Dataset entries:

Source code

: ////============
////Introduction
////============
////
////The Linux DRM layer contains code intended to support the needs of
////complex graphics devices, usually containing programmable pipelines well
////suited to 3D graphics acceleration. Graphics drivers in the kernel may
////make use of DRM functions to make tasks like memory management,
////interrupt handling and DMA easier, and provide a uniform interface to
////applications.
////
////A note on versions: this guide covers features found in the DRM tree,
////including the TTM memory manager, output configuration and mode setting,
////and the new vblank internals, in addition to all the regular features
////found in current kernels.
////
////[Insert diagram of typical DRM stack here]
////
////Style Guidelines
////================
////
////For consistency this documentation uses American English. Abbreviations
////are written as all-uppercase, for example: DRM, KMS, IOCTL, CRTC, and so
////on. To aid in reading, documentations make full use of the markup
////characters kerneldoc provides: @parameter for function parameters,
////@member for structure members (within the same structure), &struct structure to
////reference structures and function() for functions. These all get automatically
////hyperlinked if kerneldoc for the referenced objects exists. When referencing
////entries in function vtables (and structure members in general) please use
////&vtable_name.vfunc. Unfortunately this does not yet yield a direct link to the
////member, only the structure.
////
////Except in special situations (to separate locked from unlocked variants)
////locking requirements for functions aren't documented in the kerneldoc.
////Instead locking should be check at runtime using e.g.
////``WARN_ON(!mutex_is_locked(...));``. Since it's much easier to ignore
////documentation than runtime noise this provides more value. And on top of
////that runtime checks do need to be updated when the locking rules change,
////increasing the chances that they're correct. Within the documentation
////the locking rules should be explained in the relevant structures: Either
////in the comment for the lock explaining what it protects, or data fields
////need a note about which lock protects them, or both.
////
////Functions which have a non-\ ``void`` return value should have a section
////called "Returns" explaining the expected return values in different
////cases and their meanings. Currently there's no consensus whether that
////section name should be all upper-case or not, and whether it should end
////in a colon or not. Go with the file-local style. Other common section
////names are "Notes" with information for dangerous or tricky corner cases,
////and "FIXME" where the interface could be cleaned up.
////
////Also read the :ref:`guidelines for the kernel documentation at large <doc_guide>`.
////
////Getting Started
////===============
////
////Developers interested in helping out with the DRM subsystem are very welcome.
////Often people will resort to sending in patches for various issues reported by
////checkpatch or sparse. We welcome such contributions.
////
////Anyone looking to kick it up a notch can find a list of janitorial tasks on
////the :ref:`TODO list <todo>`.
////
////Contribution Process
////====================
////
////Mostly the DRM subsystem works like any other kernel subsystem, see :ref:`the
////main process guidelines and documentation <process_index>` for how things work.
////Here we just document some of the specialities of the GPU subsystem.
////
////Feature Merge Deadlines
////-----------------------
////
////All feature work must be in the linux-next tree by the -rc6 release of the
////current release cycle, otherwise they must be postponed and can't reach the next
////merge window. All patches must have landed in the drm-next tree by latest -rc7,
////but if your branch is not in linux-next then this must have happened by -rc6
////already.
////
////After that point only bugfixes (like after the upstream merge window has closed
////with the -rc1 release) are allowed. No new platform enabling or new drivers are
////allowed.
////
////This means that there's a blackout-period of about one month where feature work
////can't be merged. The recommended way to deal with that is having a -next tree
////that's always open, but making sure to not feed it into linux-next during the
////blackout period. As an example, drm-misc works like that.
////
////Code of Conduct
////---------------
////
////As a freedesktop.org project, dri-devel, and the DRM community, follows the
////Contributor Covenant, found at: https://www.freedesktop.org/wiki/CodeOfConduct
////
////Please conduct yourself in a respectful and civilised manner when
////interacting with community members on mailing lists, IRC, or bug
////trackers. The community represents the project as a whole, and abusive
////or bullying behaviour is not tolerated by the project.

Task description: Output the entire data exactly, line for line.

Expected output:
Source code

: ////============
////Introduction
////============
////
////The Linux DRM layer contains code intended to support the needs of
////complex graphics devices, usually containing programmable pipelines well
////suited to 3D graphics acceleration. Graphics drivers in the kernel may
////make use of DRM functions to make tasks like memory management,
////interrupt handling and DMA easier, and provide a uniform interface to
////applications.
////
////A note on versions: this guide covers features found in the DRM tree,
////including the TTM memory manager, output configuration and mode setting,
////and the new vblank internals, in addition to all the regular features
////found in current kernels.
////
////[Insert diagram of typical DRM stack here]
////
////Style Guidelines
////================
////
////For consistency this documentation uses American English. Abbreviations
////are written as all-uppercase, for example: DRM, KMS, IOCTL, CRTC, and so
////on. To aid in reading, documentations make full use of the markup
////characters kerneldoc provides: @parameter for function parameters,
////@member for structure members (within the same structure), &struct structure to
////reference structures and function() for functions. These all get automatically
////hyperlinked if kerneldoc for the referenced objects exists. When referencing
////entries in function vtables (and structure members in general) please use
////&vtable_name.vfunc. Unfortunately this does not yet yield a direct link to the
////member, only the structure.
////
////Except in special situations (to separate locked from unlocked variants)
////locking requirements for functions aren't documented in the kerneldoc.
////Instead locking should be check at runtime using e.g.
////``WARN_ON(!mutex_is_locked(...));``. Since it's much easier to ignore
////documentation than runtime noise this provides more value. And on top of
////that runtime checks do need to be updated when the locking rules change,
////increasing the chances that they're correct. Within the documentation
////the locking rules should be explained in the relevant structures: Either
////in the comment for the lock explaining what it protects, or data fields
////need a note about which lock protects them, or both.
////
////Functions which have a non-\ ``void`` return value should have a section
////called "Returns" explaining the expected return values in different
////cases and their meanings. Currently there's no consensus whether that
////section name should be all upper-case or not, and whether it should end
////in a colon or not. Go with the file-local style. Other common section
////names are "Notes" with information for dangerous or tricky corner cases,
////and "FIXME" where the interface could be cleaned up.
////
////Also read the :ref:`guidelines for the kernel documentation at large <doc_guide>`.
////
////Getting Started
////===============
////
////Developers interested in helping out with the DRM subsystem are very welcome.
////Often people will resort to sending in patches for various issues reported by
////checkpatch or sparse. We welcome such contributions.
////
////Anyone looking to kick it up a notch can find a list of janitorial tasks on
////the :ref:`TODO list <todo>`.
////
////Contribution Process
////====================
////
////Mostly the DRM subsystem works like any other kernel subsystem, see :ref:`the
////main process guidelines and documentation <process_index>` for how things work.
////Here we just document some of the specialities of the GPU subsystem.
////
////Feature Merge Deadlines
////-----------------------
////
////All feature work must be in the linux-next tree by the -rc6 release of the
////current release cycle, otherwise they must be postponed and can't reach the next
////merge window. All patches must have landed in the drm-next tree by latest -rc7,
////but if your branch is not in linux-next then this must have happened by -rc6
////already.
////
////After that point only bugfixes (like after the upstream merge window has closed
////with the -rc1 release) are allowed. No new platform enabling or new drivers are
////allowed.
////
////This means that there's a blackout-period of about one month where feature work
////can't be merged. The recommended way to deal with that is having a -next tree
////that's always open, but making sure to not feed it into linux-next during the
////blackout period. As an example, drm-misc works like that.
////
////Code of Conduct
////---------------
////
////As a freedesktop.org project, dri-devel, and the DRM community, follows the
////Contributor Covenant, found at: https://www.freedesktop.org/wiki/CodeOfConduct
////
////Please conduct yourself in a respectful and civilised manner when
////interacting with community members on mailing lists, IRC, or bug
////trackers. The community represents the project as a whole, and abusive
////or bullying behaviour is not tolerated by the project.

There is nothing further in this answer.